BGSU is among the first 20 colleges and universities to receive a TFGCI grant.

Over the next three years, colleges and universities throughout the U.S. will be awarded TFGCI grants to support their efforts to advocate for, adopt and implement 100 percent smoke- and tobacco-free campus policies. Campuses will also receive technical assistance and resources to support their efforts with education, communications, cessation and evaluation.

“Recreation and Wellness is extremely honored to be a recipient of the Tobacco-Free Generation Campus Initiative funding,” said Dr. Thomas Gibson, BGSU vice president for student affairs and vice provost. “While approximately 90 percent of smokers start by age 18, 99 percent start by age 26. This staggering statistic emphasizes the importance of supporting BGSU students with prevention and cessation efforts, while also creating a healthy environment for our campus community. This funding opportunity will allow our campus to focus on these efforts.”

The grant funds will be used to develop a proposed tobacco-free policy as well as a proposal for its implementation. A portion of the grant has been budgeted for marketing and education materials for the initiative.

TFGCI grants are intended to address a critical, unmet need by helping colleges and universities achieve 100 percent smoke- and tobacco-free campus policies.
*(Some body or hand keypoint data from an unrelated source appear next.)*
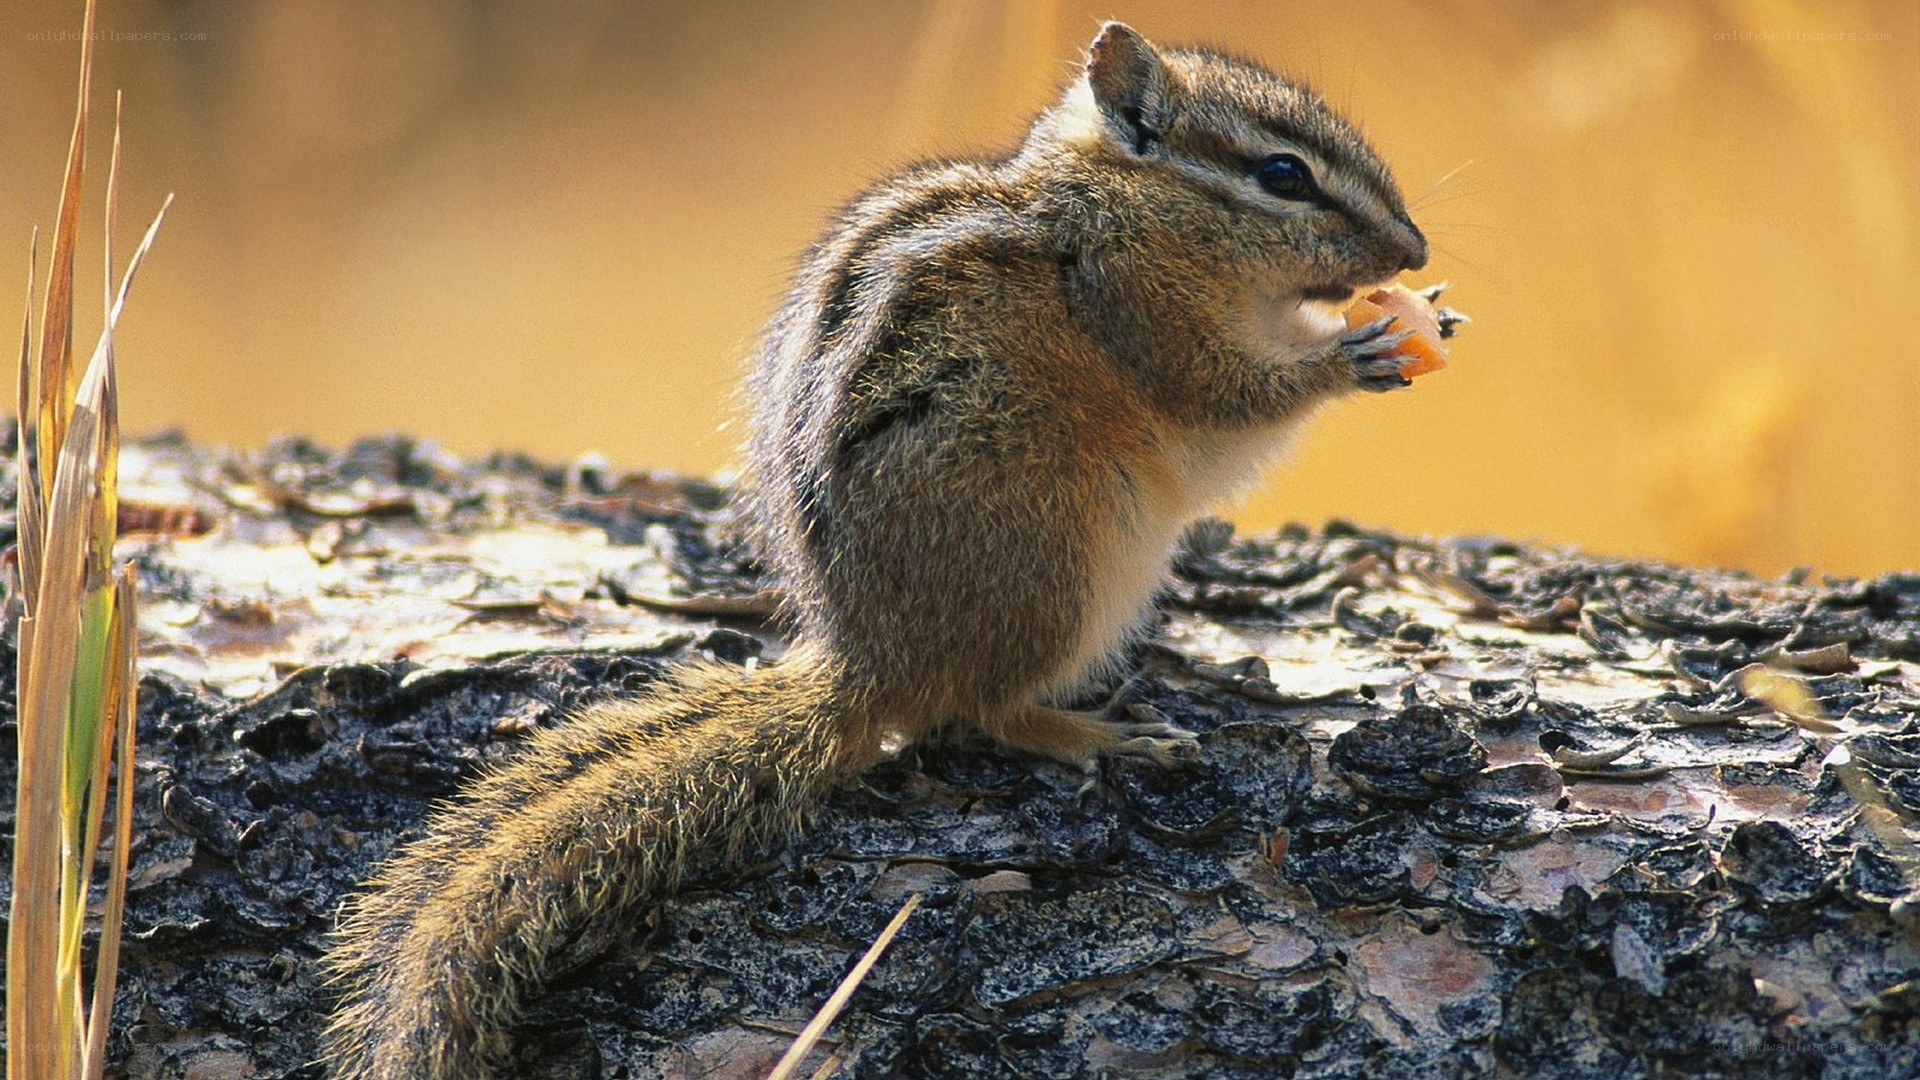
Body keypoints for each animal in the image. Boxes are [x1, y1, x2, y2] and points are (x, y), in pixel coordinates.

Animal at [322, 22, 1456, 1077]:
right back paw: (1103, 736)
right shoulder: (1147, 319)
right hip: (1060, 559)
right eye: (1283, 175)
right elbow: (1235, 395)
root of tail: (870, 663)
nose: (1416, 252)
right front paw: (1353, 354)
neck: (1114, 207)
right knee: (989, 710)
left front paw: (1423, 318)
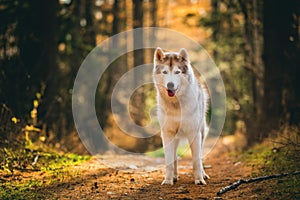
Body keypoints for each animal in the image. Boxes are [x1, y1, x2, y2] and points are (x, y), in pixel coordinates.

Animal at [152, 47, 209, 185]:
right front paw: (168, 180)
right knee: (174, 157)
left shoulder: (194, 133)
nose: (170, 85)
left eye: (177, 72)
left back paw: (203, 175)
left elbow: (196, 160)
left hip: (202, 133)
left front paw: (199, 180)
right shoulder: (167, 133)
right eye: (165, 72)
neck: (176, 105)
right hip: (175, 137)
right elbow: (169, 161)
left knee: (200, 156)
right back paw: (174, 176)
The U.S. Department of Education reports there are approximately 4,700 institutions of higher education in the United States. According to the Americans for Nonsmokers Rights Foundation, only 1,427 college campuses are 100 percent smoke- and tobacco-free.

According to a new Morning Consult poll of 2,202 registered voters, commissioned by CVS Health Oct. 12-18, 2016, there is strong public support for addressing the continued impact of tobacco use on college and university campuses. Among the key poll findings:

  • More than half of Americans (56 percent) think the number of tobacco-free campuses is too low. This is similar among U.S. college students where the combined percentage is 54 percent.
  • Three-quarters (75 percent) of Americans support policies that prohibit smoking and other tobacco use on college campuses.
  • Fifty-two percent of Americans think whether or not a campus is tobacco free is an important consideration when applying to, and potentially attending, a college/university, ranking behind academic quality (86 percent) and quality of housing (79 percent), but ahead of how competitive athletic teams are (38 percent).